A member of the United States' gold medal winning 800-meter freestyle relay team in 1996 and the first female athlete to compete in three different Olympic sports (swimming, triathlon and modern pentathlon), de Maio said Taormina is "a stroke master" who brings with her a wealth of swimming knowledge.
"What's kind of unique here is if you can bring this level of coaching to our young kids, our middle schoolers, that's an incredible leg up for them," de Maio said. "You can see them get better instantly.

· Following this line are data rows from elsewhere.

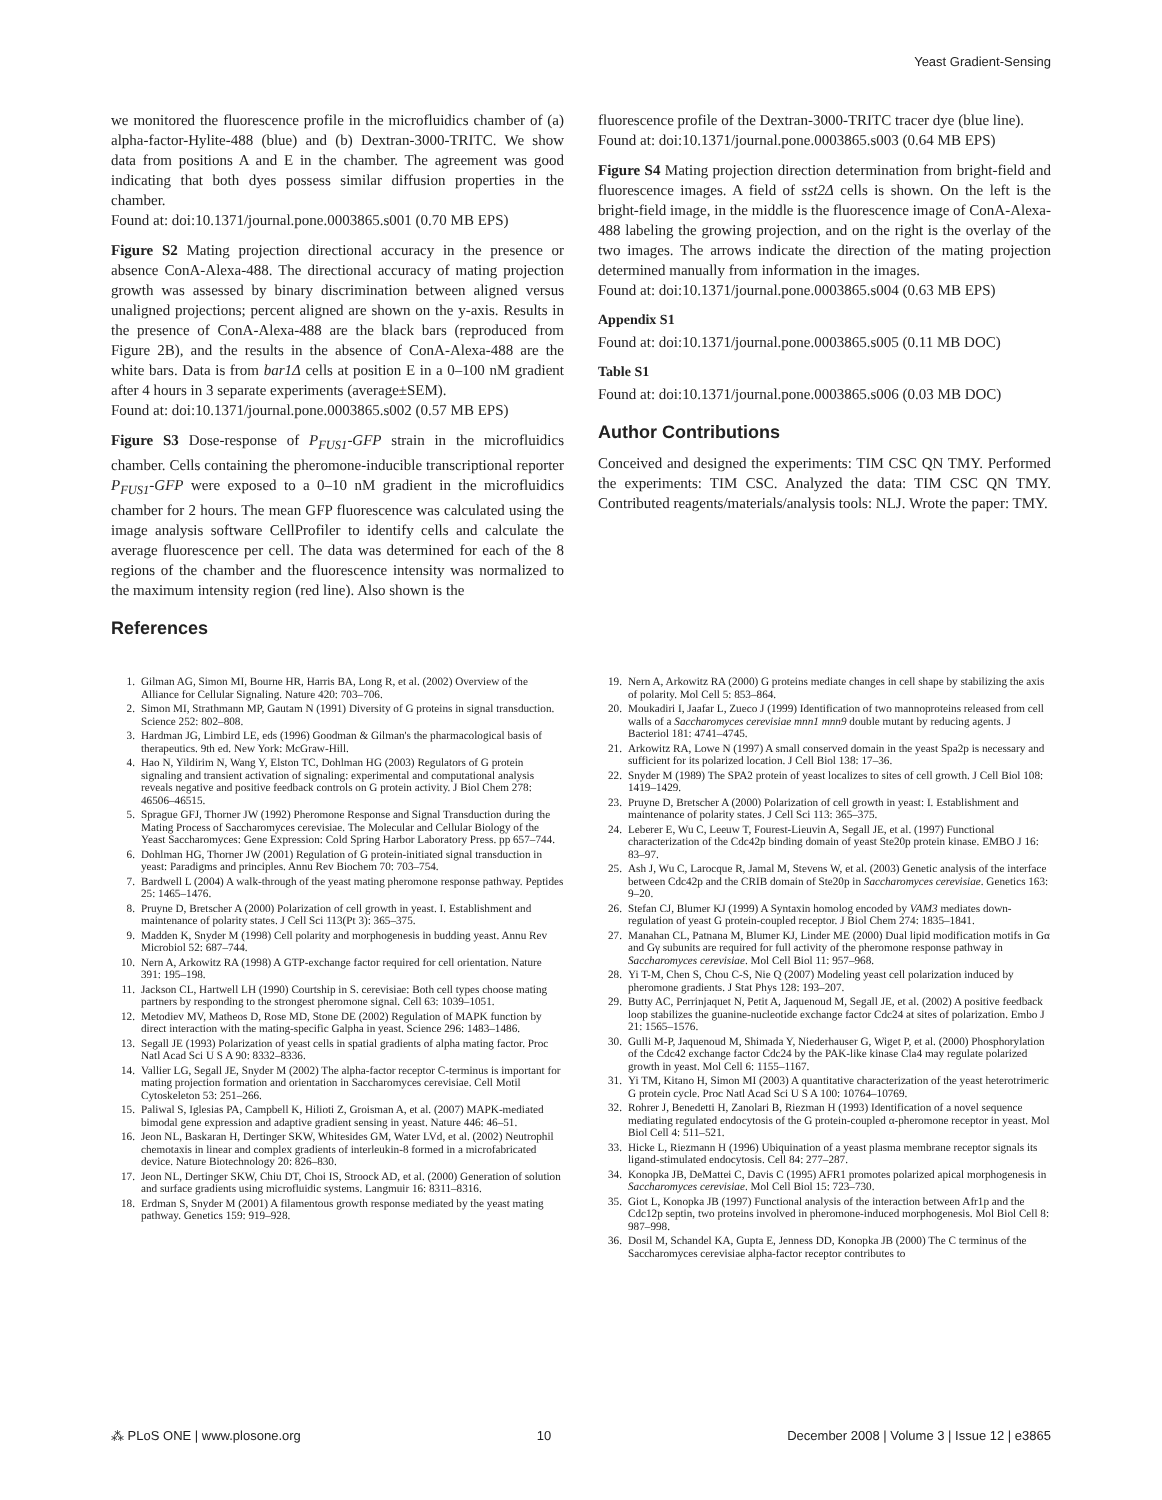Yeast Gradient-Sensing
we monitored the fluorescence profile in the microfluidics chamber of (a) alpha-factor-Hylite-488 (blue) and (b) Dextran-3000-TRITC. We show data from positions A and E in the chamber. The agreement was good indicating that both dyes possess similar diffusion properties in the chamber.
Found at: doi:10.1371/journal.pone.0003865.s001 (0.70 MB EPS)
Figure S2 Mating projection directional accuracy in the presence or absence ConA-Alexa-488. The directional accuracy of mating projection growth was assessed by binary discrimination between aligned versus unaligned projections; percent aligned are shown on the y-axis. Results in the presence of ConA-Alexa-488 are the black bars (reproduced from Figure 2B), and the results in the absence of ConA-Alexa-488 are the white bars. Data is from bar1Δ cells at position E in a 0–100 nM gradient after 4 hours in 3 separate experiments (average±SEM).
Found at: doi:10.1371/journal.pone.0003865.s002 (0.57 MB EPS)
Figure S3 Dose-response of P<sub>FUS1</sub>-GFP strain in the microfluidics chamber. Cells containing the pheromone-inducible transcriptional reporter P<sub>FUS1</sub>-GFP were exposed to a 0–10 nM gradient in the microfluidics chamber for 2 hours. The mean GFP fluorescence was calculated using the image analysis software CellProfiler to identify cells and calculate the average fluorescence per cell. The data was determined for each of the 8 regions of the chamber and the fluorescence intensity was normalized to the maximum intensity region (red line). Also shown is the
References
fluorescence profile of the Dextran-3000-TRITC tracer dye (blue line).
Found at: doi:10.1371/journal.pone.0003865.s003 (0.64 MB EPS)
Figure S4 Mating projection direction determination from bright-field and fluorescence images. A field of sst2Δ cells is shown. On the left is the bright-field image, in the middle is the fluorescence image of ConA-Alexa-488 labeling the growing projection, and on the right is the overlay of the two images. The arrows indicate the direction of the mating projection determined manually from information in the images.
Found at: doi:10.1371/journal.pone.0003865.s004 (0.63 MB EPS)
Appendix S1
Found at: doi:10.1371/journal.pone.0003865.s005 (0.11 MB DOC)
Table S1
Found at: doi:10.1371/journal.pone.0003865.s006 (0.03 MB DOC)
Author Contributions
Conceived and designed the experiments: TIM CSC QN TMY. Performed the experiments: TIM CSC. Analyzed the data: TIM CSC QN TMY. Contributed reagents/materials/analysis tools: NLJ. Wrote the paper: TMY.
1. Gilman AG, Simon MI, Bourne HR, Harris BA, Long R, et al. (2002) Overview of the Alliance for Cellular Signaling. Nature 420: 703–706.
2. Simon MI, Strathmann MP, Gautam N (1991) Diversity of G proteins in signal transduction. Science 252: 802–808.
3. Hardman JG, Limbird LE, eds (1996) Goodman & Gilman's the pharmacological basis of therapeutics. 9th ed. New York: McGraw-Hill.
4. Hao N, Yildirim N, Wang Y, Elston TC, Dohlman HG (2003) Regulators of G protein signaling and transient activation of signaling: experimental and computational analysis reveals negative and positive feedback controls on G protein activity. J Biol Chem 278: 46506–46515.
5. Sprague GFJ, Thorner JW (1992) Pheromone Response and Signal Transduction during the Mating Process of Saccharomyces cerevisiae. The Molecular and Cellular Biology of the Yeast Saccharomyces: Gene Expression: Cold Spring Harbor Laboratory Press. pp 657–744.
6. Dohlman HG, Thorner JW (2001) Regulation of G protein-initiated signal transduction in yeast: Paradigms and principles. Annu Rev Biochem 70: 703–754.
7. Bardwell L (2004) A walk-through of the yeast mating pheromone response pathway. Peptides 25: 1465–1476.
8. Pruyne D, Bretscher A (2000) Polarization of cell growth in yeast. I. Establishment and maintenance of polarity states. J Cell Sci 113(Pt 3): 365–375.
9. Madden K, Snyder M (1998) Cell polarity and morphogenesis in budding yeast. Annu Rev Microbiol 52: 687–744.
10. Nern A, Arkowitz RA (1998) A GTP-exchange factor required for cell orientation. Nature 391: 195–198.
11. Jackson CL, Hartwell LH (1990) Courtship in S. cerevisiae: Both cell types choose mating partners by responding to the strongest pheromone signal. Cell 63: 1039–1051.
12. Metodiev MV, Matheos D, Rose MD, Stone DE (2002) Regulation of MAPK function by direct interaction with the mating-specific Galpha in yeast. Science 296: 1483–1486.
13. Segall JE (1993) Polarization of yeast cells in spatial gradients of alpha mating factor. Proc Natl Acad Sci U S A 90: 8332–8336.
14. Vallier LG, Segall JE, Snyder M (2002) The alpha-factor receptor C-terminus is important for mating projection formation and orientation in Saccharomyces cerevisiae. Cell Motil Cytoskeleton 53: 251–266.
15. Paliwal S, Iglesias PA, Campbell K, Hilioti Z, Groisman A, et al. (2007) MAPK-mediated bimodal gene expression and adaptive gradient sensing in yeast. Nature 446: 46–51.
16. Jeon NL, Baskaran H, Dertinger SKW, Whitesides GM, Water LVd, et al. (2002) Neutrophil chemotaxis in linear and complex gradients of interleukin-8 formed in a microfabricated device. Nature Biotechnology 20: 826–830.
17. Jeon NL, Dertinger SKW, Chiu DT, Choi IS, Stroock AD, et al. (2000) Generation of solution and surface gradients using microfluidic systems. Langmuir 16: 8311–8316.
18. Erdman S, Snyder M (2001) A filamentous growth response mediated by the yeast mating pathway. Genetics 159: 919–928.
19. Nern A, Arkowitz RA (2000) G proteins mediate changes in cell shape by stabilizing the axis of polarity. Mol Cell 5: 853–864.
20. Moukadiri I, Jaafar L, Zueco J (1999) Identification of two mannoproteins released from cell walls of a Saccharomyces cerevisiae mnn1 mnn9 double mutant by reducing agents. J Bacteriol 181: 4741–4745.
21. Arkowitz RA, Lowe N (1997) A small conserved domain in the yeast Spa2p is necessary and sufficient for its polarized location. J Cell Biol 138: 17–36.
22. Snyder M (1989) The SPA2 protein of yeast localizes to sites of cell growth. J Cell Biol 108: 1419–1429.
23. Pruyne D, Bretscher A (2000) Polarization of cell growth in yeast: I. Establishment and maintenance of polarity states. J Cell Sci 113: 365–375.
24. Leberer E, Wu C, Leeuw T, Fourest-Lieuvin A, Segall JE, et al. (1997) Functional characterization of the Cdc42p binding domain of yeast Ste20p protein kinase. EMBO J 16: 83–97.
25. Ash J, Wu C, Larocque R, Jamal M, Stevens W, et al. (2003) Genetic analysis of the interface between Cdc42p and the CRIB domain of Ste20p in Saccharomyces cerevisiae. Genetics 163: 9–20.
26. Stefan CJ, Blumer KJ (1999) A Syntaxin homolog encoded by VAM3 mediates down-regulation of yeast G protein-coupled receptor. J Biol Chem 274: 1835–1841.
27. Manahan CL, Patnana M, Blumer KJ, Linder ME (2000) Dual lipid modification motifs in Gα and Gγ subunits are required for full activity of the pheromone response pathway in Saccharomyces cerevisiae. Mol Cell Biol 11: 957–968.
28. Yi T-M, Chen S, Chou C-S, Nie Q (2007) Modeling yeast cell polarization induced by pheromone gradients. J Stat Phys 128: 193–207.
29. Butty AC, Perrinjaquet N, Petit A, Jaquenoud M, Segall JE, et al. (2002) A positive feedback loop stabilizes the guanine-nucleotide exchange factor Cdc24 at sites of polarization. Embo J 21: 1565–1576.
30. Gulli M-P, Jaquenoud M, Shimada Y, Niederhauser G, Wiget P, et al. (2000) Phosphorylation of the Cdc42 exchange factor Cdc24 by the PAK-like kinase Cla4 may regulate polarized growth in yeast. Mol Cell 6: 1155–1167.
31. Yi TM, Kitano H, Simon MI (2003) A quantitative characterization of the yeast heterotrimeric G protein cycle. Proc Natl Acad Sci U S A 100: 10764–10769.
32. Rohrer J, Benedetti H, Zanolari B, Riezman H (1993) Identification of a novel sequence mediating regulated endocytosis of the G protein-coupled α-pheromone receptor in yeast. Mol Biol Cell 4: 511–521.
33. Hicke L, Riezmann H (1996) Ubiquination of a yeast plasma membrane receptor signals its ligand-stimulated endocytosis. Cell 84: 277–287.
34. Konopka JB, DeMattei C, Davis C (1995) AFR1 promotes polarized apical morphogenesis in Saccharomyces cerevisiae. Mol Cell Biol 15: 723–730.
35. Giot L, Konopka JB (1997) Functional analysis of the interaction between Afr1p and the Cdc12p septin, two proteins involved in pheromone-induced morphogenesis. Mol Biol Cell 8: 987–998.
36. Dosil M, Schandel KA, Gupta E, Jenness DD, Konopka JB (2000) The C terminus of the Saccharomyces cerevisiae alpha-factor receptor contributes to
⁂ PLoS ONE | www.plosone.org 10 December 2008 | Volume 3 | Issue 12 | e3865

It's incredible, she'll bring something up and you notice instantaneous changes."
Taormina has written books analyzing the strokes of some of the world's top swimmers that have been translated into several different languages, giving her the chance to bring her technique and expertise to swimmers across the globe.
"All over the world from Bangkok to Capetown, South Africa, I've done (clinics) in Dubai, all over Asia, from Hong Kong, Singapore, Europe," Taormina said.
She said the majority of the swimmers she works with are adult triathletes looking to improve their freestyle swimming stroke and rarely meets with swim teams like Clovis.
The thing that sets the Wildcats apart and keeps Taormina coming back to Clovis is the culture of loving swimming and working hard to get better as a team.
"When the team has a mission to be together, then everyone takes the mechanics and the teaching seriously so they're so respectful, they are great at listening, they apply it, then they say thank you, they're just wonderful kids," Taormina said.
De Maio said Taormina's clinics are an important part of the Wildcats' recent success and that taking her advise can lead to "instantaneous" improvement, but Taormina said she attributes any success or failure to the swimmer.
"If you don't improve I'll take no blame and if you do improve I'll take no credit, because I only give them tools and tell them things. They're the ones that will have to apply it," Taormina said.
Now with nearly 10 trips to Clovis in the books, the Wildcats have had an impact on Taormina too, not just the other way around.
"I don't forget their names," Taormina said. "I go to other places, I meet people for a weekend and I can't remember all their names so I forget, but this team I don't forget their names."